JOB ITEM: The data below should be printed in full, exactly, and without any of its images.

(Dataset entries)

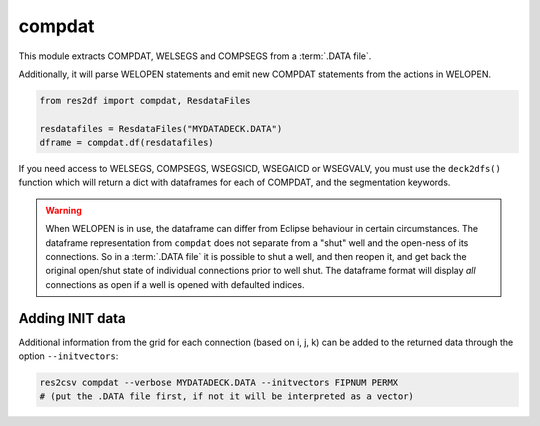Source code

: compdat
^^^^^^^

This module extracts COMPDAT, WELSEGS and COMPSEGS from a :term:`.DATA file`.

Additionally, it will parse WELOPEN statements and emit new COMPDAT
statements from the actions in WELOPEN.

..
  compdat.df(ResdataFiles('tests/data/reek/eclipse/model/2_R001_REEK-0.DATA')).head(15).to_csv('docs/usage/compdat.csv', index=False)
.. code-block:: python

   from res2df import compdat, ResdataFiles

   resdatafiles = ResdataFiles("MYDATADECK.DATA")
   dframe = compdat.df(resdatafiles)

.. csv-table:: Example COMPDAT table
   :file: compdat.csv
   :header-rows: 1

If you need access to WELSEGS, COMPSEGS, WSEGSICD, WSEGAICD or WSEGVALV, you
must use the ``deck2dfs()`` function which will return a dict with dataframes
for each of COMPDAT, and the segmentation keywords.

.. warning:: When WELOPEN is in use, the dataframe can differ from Eclipse
  behaviour in certain circumstances. The dataframe representation from
  ``compdat`` does not separate from a "shut" well and the open-ness of its
  connections. So in a :term:`.DATA file` it is possible to shut a well, and then
  reopen it, and get back the original open/shut state of individual
  connections prior to well shut.  The dataframe format will display `all`
  connections as open if a well is opened with defaulted indices.

Adding INIT data
----------------

Additional information from the grid for each connection (based on i, j, k) can
be added to the returned data through the option ``--initvectors``:

.. code-block:: console

   res2csv compdat --verbose MYDATADECK.DATA --initvectors FIPNUM PERMX
   # (put the .DATA file first, if not it will be interpreted as a vector)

SOLVED EXERCISE:
Source code

: compdat
^^^^^^^

This module extracts COMPDAT, WELSEGS and COMPSEGS from a :term:`.DATA file`.

Additionally, it will parse WELOPEN statements and emit new COMPDAT
statements from the actions in WELOPEN.

..
  compdat.df(ResdataFiles('tests/data/reek/eclipse/model/2_R001_REEK-0.DATA')).head(15).to_csv('docs/usage/compdat.csv', index=False)
.. code-block:: python

   from res2df import compdat, ResdataFiles

   resdatafiles = ResdataFiles("MYDATADECK.DATA")
   dframe = compdat.df(resdatafiles)

.. csv-table:: Example COMPDAT table
   :file: compdat.csv
   :header-rows: 1

If you need access to WELSEGS, COMPSEGS, WSEGSICD, WSEGAICD or WSEGVALV, you
must use the ``deck2dfs()`` function which will return a dict with dataframes
for each of COMPDAT, and the segmentation keywords.

.. warning:: When WELOPEN is in use, the dataframe can differ from Eclipse
  behaviour in certain circumstances. The dataframe representation from
  ``compdat`` does not separate from a "shut" well and the open-ness of its
  connections. So in a :term:`.DATA file` it is possible to shut a well, and then
  reopen it, and get back the original open/shut state of individual
  connections prior to well shut.  The dataframe format will display `all`
  connections as open if a well is opened with defaulted indices.

Adding INIT data
----------------

Additional information from the grid for each connection (based on i, j, k) can
be added to the returned data through the option ``--initvectors``:

.. code-block:: console

   res2csv compdat --verbose MYDATADECK.DATA --initvectors FIPNUM PERMX
   # (put the .DATA file first, if not it will be interpreted as a vector)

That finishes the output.